I shook it twice and said with a smile, "It's your butt!"

"Don't...don't move! It hurts!" My sister quickly grabbed my buttocks, stopping me.

"You know what? Ever since you went to college, you've always liked wearing skirts. Your butt is so round and perky, so small and cute, it's so alluring. I don't even dare to look at it, because I get

all sorts of wild thoughts. So when I go out with you, I don't dare to walk behind you, for fear of getting a nosebleed!" My sister chuckled, pushed me away, turned around, and her butt was right in front of me. I saw her looking at me with seductive eyes and said, "How about it? I'm going to seduce you and seduce you to death, how about it?" Her firm, fragrant buttocks trembled, and her crotch was wet with semen, which flowed all over her lower body.

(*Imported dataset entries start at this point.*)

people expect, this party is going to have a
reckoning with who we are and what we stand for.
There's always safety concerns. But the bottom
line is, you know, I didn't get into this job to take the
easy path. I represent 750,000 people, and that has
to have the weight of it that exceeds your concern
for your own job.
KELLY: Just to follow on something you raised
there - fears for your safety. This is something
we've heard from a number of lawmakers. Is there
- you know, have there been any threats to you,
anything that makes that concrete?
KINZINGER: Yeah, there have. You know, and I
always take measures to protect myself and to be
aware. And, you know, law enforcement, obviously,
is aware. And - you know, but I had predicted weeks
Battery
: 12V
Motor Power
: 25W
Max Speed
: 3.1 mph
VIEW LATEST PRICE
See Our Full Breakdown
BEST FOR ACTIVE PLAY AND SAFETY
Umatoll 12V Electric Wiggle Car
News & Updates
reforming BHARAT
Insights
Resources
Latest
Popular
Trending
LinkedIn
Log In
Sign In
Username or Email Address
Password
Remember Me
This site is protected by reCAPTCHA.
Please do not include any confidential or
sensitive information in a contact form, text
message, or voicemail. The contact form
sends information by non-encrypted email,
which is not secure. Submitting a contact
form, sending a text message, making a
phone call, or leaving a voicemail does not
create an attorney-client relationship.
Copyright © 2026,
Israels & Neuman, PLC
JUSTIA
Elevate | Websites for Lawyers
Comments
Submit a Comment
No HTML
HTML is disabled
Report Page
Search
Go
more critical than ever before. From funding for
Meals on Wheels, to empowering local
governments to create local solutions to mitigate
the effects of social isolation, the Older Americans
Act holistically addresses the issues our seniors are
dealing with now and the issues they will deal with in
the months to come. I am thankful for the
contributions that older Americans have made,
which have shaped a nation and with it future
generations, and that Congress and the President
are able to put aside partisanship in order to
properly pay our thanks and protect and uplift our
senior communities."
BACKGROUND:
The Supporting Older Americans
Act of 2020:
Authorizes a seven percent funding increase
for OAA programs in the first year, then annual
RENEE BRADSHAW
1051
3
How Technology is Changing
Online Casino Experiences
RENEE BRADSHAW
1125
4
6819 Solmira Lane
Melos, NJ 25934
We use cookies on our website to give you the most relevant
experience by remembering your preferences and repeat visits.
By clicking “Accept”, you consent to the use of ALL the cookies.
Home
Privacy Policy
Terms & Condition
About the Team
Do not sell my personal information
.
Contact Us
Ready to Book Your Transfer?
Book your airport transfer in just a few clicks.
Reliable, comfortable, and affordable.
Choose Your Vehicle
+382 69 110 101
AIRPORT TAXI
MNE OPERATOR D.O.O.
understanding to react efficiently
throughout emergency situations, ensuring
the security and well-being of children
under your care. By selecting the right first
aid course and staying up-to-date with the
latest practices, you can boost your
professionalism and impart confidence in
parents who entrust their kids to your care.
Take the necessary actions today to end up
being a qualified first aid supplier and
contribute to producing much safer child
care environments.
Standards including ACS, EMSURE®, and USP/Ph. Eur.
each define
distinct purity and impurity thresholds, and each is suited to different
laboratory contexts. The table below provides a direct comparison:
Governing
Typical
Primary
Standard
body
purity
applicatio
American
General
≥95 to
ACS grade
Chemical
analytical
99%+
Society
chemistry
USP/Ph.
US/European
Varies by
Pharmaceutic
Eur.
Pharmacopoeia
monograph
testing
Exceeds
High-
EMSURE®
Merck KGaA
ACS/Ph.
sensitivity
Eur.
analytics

How could I resist such temptation? Like a hungry tiger pouncing on a sheep, I pounced on her. I made love to my sister four times that night.

(12)

The next day, I opened the door to my room and found Ah Jie sitting on the flower bed. His eyes were bloodshot and he looked tired. He must have not slept all night.

Upon seeing the two of us, he rushed up to us, angrily saying, "You... how could you two do such a thing? I was just saying it casually that day, I never expected... I never expected..."

My sister's face turned pale the moment she saw Ah-Jie, and she gasped, "What are you doing here?" Her small hand, which was holding mine, trembled violently.

"You canceled our date yesterday, which made me so sad. When I asked you why, you wouldn't tell me. The more I thought about it, the more indignant I became. Last night, I waited outside your house, following you all night. I knew Ah-Sheng was with you, but I don't understand why you would abandon me for a younger brother. A boyfriend and a younger brother can coexist! It wasn't until you went into the motel that I suddenly understood," Ah-Jie said dejectedly.

"Don't you know the consequences of incest between siblings? It's an incestuous act, illegal and unacceptable by society, and it will produce an idiot son!" He took a heavy breath and continued, "Xiao Xin! Even though you've done this, I still love you as much as ever. Don't be foolish anymore, pull back from the brink! Just consider it a momentary lapse of judgment. As long as you turn back, I won't mind anything!" He reached out his hand and said with difficulty, "Just treat it as a nightmare!"

I tightly grasped my sister's hand, feeling her emotions shift from agitation to calm. She nestled into my arms and said resolutely, "Ah Jie! You know my love for my brother! It's romantic love, not familial love. I've been waiting for him since I was little, preparing to be his woman. Now I've finally achieved my wish, we love each other deeply. Don't you want to see me find the man I love and find true happiness?"

"That won't bring happiness!"

"No! As long as two hearts belong to each other, that's happiness! Ah Jie! Let it go! Bless us! You're a good catch, you'll definitely find a better woman."

Ah Jie stood there blankly, his hands clenched tightly, his expression unfathomable. After a long while, he finally opened his fists and said quietly, "Alright! I wish you well, but... but where can I find a woman as good as you?" Before he finished speaking, he had already disappeared at the end of the passageway.

"Oh ho... Sister! I love you so much!"

I picked up my sister and spun her around in the garden under the winter sun. Her long hair flew like beads, her Scottish kilt bloomed like flowing clouds. Flowers, beads, and flowing clouds all swirled in my eyes. Although I can't find a woman as good as you, you're right here beside me.